In a church sharing a commitment to live in solidarity with those in poverty, a gold staff or cross or vessel would most likely be immediately realized as out of place, not unlike a priest harming children or bishops complicent in their duplicity. Alternatively the heart behind an item of beauty in a poor parish, where all know the sacrifice on the part of the poor who may have raised the money, that sacrificial beauty can transcend any opulence.

In a church that continues to use ornateness and beauty as a skewed bench mark for "correct" liturgical theology and ritual, the staff becomes lost amid other surface toys, even if that is not the intent and even though it is able to express much sacred beauty.

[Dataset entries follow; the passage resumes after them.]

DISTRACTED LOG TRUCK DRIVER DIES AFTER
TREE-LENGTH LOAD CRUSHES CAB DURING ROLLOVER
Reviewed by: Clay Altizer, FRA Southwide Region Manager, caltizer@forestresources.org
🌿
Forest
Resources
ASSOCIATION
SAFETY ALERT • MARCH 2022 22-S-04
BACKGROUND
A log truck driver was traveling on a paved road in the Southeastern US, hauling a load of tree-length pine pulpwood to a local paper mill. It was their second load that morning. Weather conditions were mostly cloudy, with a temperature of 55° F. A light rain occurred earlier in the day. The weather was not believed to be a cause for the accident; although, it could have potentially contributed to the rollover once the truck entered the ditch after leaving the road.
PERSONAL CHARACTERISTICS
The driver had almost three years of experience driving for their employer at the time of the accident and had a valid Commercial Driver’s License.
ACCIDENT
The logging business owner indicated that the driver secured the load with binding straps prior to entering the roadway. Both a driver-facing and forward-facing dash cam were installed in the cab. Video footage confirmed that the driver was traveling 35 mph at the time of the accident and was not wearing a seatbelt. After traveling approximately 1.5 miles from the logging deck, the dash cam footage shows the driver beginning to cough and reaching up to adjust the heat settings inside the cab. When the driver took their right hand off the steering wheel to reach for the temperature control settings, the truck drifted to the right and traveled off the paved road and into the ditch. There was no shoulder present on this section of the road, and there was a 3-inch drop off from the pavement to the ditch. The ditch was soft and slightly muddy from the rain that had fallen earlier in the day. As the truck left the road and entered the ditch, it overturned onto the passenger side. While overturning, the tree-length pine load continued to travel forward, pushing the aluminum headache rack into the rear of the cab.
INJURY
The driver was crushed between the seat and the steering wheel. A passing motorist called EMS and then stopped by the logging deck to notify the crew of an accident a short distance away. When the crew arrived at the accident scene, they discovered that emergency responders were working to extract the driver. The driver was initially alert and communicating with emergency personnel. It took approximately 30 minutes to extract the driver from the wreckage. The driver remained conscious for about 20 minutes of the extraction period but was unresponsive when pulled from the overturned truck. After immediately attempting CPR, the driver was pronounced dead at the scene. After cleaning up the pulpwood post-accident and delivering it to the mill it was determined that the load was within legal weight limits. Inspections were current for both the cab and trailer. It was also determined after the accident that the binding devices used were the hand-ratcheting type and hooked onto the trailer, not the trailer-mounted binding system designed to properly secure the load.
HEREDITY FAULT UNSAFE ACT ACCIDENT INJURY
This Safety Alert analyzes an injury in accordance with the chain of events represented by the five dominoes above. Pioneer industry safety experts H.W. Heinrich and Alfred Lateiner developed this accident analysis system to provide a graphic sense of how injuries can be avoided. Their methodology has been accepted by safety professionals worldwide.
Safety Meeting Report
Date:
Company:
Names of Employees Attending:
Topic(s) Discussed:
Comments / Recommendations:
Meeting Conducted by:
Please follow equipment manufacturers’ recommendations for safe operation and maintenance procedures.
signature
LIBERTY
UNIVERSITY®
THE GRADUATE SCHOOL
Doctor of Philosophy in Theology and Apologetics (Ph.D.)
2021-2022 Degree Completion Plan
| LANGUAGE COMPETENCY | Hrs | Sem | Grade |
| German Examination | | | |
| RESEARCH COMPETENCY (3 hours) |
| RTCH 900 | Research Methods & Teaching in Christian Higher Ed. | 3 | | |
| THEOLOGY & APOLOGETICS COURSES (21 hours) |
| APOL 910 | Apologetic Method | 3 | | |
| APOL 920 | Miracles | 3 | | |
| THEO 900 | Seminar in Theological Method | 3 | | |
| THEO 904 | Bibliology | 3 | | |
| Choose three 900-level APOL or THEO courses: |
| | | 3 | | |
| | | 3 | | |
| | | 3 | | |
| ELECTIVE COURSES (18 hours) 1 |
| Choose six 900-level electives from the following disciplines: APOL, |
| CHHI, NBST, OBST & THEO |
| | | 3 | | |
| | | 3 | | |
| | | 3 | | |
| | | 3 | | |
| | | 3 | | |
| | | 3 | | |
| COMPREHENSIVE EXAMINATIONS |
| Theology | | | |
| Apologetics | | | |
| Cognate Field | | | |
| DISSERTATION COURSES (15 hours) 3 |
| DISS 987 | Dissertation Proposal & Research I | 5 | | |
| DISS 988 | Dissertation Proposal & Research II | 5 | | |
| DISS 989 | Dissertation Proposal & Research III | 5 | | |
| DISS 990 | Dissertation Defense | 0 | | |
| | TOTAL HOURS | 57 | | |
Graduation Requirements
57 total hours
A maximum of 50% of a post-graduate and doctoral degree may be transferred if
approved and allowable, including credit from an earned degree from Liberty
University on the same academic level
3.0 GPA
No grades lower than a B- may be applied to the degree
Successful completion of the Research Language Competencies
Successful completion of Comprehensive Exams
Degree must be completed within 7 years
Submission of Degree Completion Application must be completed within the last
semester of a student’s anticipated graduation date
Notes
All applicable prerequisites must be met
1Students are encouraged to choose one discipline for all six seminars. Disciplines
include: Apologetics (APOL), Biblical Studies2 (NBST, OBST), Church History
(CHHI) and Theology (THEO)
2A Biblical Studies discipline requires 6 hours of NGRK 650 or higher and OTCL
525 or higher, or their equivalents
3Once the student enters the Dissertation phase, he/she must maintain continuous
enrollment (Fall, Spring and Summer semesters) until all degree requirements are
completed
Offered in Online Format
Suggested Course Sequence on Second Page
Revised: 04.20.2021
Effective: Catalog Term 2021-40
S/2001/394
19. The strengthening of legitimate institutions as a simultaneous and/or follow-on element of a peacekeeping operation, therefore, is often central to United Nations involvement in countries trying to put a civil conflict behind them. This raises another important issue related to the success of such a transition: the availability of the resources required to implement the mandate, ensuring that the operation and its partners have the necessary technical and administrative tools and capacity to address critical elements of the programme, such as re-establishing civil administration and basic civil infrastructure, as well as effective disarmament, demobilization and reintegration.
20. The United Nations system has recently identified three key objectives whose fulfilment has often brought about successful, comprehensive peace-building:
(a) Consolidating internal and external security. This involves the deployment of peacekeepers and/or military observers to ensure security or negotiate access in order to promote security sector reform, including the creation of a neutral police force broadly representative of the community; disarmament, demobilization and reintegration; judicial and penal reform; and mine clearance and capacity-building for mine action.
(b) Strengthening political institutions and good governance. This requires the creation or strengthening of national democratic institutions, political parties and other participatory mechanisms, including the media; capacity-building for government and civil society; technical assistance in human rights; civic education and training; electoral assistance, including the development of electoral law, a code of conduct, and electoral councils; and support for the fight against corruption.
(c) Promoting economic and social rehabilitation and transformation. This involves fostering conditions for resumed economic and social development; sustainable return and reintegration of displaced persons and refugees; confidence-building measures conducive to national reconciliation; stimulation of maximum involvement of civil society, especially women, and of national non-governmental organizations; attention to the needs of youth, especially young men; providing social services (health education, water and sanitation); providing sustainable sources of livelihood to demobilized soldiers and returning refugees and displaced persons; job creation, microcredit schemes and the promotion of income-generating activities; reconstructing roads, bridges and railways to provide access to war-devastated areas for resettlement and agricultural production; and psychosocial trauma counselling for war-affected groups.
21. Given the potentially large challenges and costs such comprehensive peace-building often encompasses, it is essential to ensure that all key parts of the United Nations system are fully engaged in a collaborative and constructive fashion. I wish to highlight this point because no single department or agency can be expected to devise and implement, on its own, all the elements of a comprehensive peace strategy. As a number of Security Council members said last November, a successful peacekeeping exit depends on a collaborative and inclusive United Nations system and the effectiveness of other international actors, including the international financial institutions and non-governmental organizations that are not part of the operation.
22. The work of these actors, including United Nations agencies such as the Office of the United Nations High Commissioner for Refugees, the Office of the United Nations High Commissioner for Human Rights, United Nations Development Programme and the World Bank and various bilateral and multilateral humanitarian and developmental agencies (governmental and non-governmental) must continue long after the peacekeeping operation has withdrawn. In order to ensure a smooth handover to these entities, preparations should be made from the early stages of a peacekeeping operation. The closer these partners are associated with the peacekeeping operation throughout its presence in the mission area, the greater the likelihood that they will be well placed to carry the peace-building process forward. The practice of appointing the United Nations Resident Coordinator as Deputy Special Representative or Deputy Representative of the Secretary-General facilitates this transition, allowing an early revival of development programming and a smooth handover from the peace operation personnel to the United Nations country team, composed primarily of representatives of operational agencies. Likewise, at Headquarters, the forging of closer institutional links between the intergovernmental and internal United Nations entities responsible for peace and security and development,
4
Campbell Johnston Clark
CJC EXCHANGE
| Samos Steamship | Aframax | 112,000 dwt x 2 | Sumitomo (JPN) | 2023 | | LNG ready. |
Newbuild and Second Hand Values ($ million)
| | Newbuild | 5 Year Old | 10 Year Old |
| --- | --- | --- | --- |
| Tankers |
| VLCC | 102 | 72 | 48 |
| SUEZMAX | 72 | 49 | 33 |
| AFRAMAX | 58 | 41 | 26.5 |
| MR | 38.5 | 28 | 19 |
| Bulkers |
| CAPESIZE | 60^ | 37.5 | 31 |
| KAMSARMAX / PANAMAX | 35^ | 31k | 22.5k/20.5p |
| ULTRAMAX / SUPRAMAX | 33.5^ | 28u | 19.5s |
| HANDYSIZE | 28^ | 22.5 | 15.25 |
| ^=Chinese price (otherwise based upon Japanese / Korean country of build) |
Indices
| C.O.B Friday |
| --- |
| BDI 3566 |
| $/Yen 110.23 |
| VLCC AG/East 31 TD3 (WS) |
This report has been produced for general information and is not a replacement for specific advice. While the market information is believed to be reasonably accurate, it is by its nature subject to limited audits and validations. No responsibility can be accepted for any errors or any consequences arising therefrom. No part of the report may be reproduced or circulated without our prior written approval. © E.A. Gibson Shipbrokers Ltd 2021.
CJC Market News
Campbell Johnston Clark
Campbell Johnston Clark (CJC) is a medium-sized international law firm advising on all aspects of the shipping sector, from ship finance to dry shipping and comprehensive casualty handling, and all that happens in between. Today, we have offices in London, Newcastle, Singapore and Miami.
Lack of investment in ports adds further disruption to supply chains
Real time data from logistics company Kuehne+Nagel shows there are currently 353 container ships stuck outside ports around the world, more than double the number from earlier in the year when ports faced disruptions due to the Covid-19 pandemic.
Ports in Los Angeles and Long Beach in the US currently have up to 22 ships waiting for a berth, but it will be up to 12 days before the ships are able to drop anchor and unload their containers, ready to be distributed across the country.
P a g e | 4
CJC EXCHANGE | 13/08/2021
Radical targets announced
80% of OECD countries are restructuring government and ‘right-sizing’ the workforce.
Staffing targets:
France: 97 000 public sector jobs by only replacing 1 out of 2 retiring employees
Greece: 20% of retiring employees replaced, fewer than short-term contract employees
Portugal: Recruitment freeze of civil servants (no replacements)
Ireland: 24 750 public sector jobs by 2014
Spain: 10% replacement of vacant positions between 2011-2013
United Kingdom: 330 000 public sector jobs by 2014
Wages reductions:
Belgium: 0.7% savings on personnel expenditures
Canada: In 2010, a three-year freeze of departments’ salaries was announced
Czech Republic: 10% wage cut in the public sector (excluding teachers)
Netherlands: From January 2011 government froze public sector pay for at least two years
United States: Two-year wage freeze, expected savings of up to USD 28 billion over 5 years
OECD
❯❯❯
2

Gnosticism still reigns in much of this separation of the poor and ornate Cathedrals and all the beauty and gold that is housed within them. Poverty is messy and not as controlled and clean as any aesthetic beauty we would choose to have present in our worship spaces. The statement still stands: If what happens inside the church is not making a difference to those living under the nearby bridge, then it doesn't matter what happens inside. "This will be the criterion by which the authenticity of our Eucharistic celebrations is judged." JPII

Jerry Galipeau, D. Min. said...

Thanks for these comments. Charles, perhaps what I did write can be misinterpreted. When I said the paradox of the Eucharist, what I meant was to point to the fact that one receives the Eucharist, one comes in closer conformity to the Lord Jesus, a "sign of contradiction." Quoting here from the Rite of Christian Initiation of Adults:
"Thus formed, 'the newly converted set out on a spiritual journey. Already sharing through faith in the mystery of Christ's death and resurrection, they pass from the old to a new nature made perfect in Christ. Since this transition brings with it a progressive change of outlook and conduct, it should become manifest by means of its social consequences and it should develop gradually during the period of the catechumenate. Since the Lord in whom they believe is a sign of contradiction, the newly converted often experience divisions and separations, but they also taste the joy that God gives without measure" (RCIA 75.2).
I believe that when the Lord forgave Peter the denier at the breakfast on the seashore, the reconciliatory nature of the Eucharist was made present. Here was the Lord Jesus, that "sign of contradiction," forgiving the one who ran out on him in his hour of need. This is something that we in this society simply cannot fathom. The Lord established a new way of thinking and acting, contradictory to what the accepted attitudes and behaviors were and are. Our participation in the Eucharist, our consuming the Lord's very body and blood, draws us into the paschal mystery—draws us into the cross, which we know is both a cross of pain and a cross of triumph. This is why we need to imagine all—abusers and abused—at that very post-resurrection breakfast on the seashore. And this is, I believe, an image we must carry to every altar at every Eucharist.

Charles said...

I appreciate the clarification, Jerry, nicely done. And the example(s) of how Christ both rebuked and reconciled with Peter particularly rings true for me; it's a marvelous mystery which provides hope for the hopeless, I would think.